> [Edit tracking data]
***
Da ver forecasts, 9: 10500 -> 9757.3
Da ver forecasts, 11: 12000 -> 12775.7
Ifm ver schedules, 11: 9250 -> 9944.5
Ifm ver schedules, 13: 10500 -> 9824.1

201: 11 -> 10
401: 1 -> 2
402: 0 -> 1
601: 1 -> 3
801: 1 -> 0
***
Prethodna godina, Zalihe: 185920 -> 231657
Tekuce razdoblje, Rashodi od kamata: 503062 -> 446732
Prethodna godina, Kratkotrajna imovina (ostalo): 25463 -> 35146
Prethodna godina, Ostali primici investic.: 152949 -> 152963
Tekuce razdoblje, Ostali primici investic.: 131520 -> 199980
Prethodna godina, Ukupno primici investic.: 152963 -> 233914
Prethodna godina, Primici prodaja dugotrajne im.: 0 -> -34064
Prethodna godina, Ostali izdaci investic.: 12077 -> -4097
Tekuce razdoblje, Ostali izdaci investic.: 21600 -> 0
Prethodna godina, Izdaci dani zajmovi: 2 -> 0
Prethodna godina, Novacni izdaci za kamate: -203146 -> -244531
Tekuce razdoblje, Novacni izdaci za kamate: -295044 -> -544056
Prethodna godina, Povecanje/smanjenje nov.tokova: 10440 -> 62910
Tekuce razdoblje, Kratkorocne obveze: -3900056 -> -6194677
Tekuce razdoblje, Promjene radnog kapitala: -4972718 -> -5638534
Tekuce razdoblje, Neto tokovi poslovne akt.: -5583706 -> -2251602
***
All lines above from the one with "Tekuce razdoblje, Ostali izdaci" to the one with "Tekuce razdoblje, Neto", inclusive, should be copied exactly, and no other lines.

> [Written reply]
Tekuce razdoblje, Ostali izdaci investic.: 21600 -> 0
Prethodna godina, Izdaci dani zajmovi: 2 -> 0
Prethodna godina, Novacni izdaci za kamate: -203146 -> -244531
Tekuce razdoblje, Novacni izdaci za kamate: -295044 -> -544056
Prethodna godina, Povecanje/smanjenje nov.tokova: 10440 -> 62910
Tekuce razdoblje, Kratkorocne obveze: -3900056 -> -6194677
Tekuce razdoblje, Promjene radnog kapitala: -4972718 -> -5638534
Tekuce razdoblje, Neto tokovi poslovne akt.: -5583706 -> -2251602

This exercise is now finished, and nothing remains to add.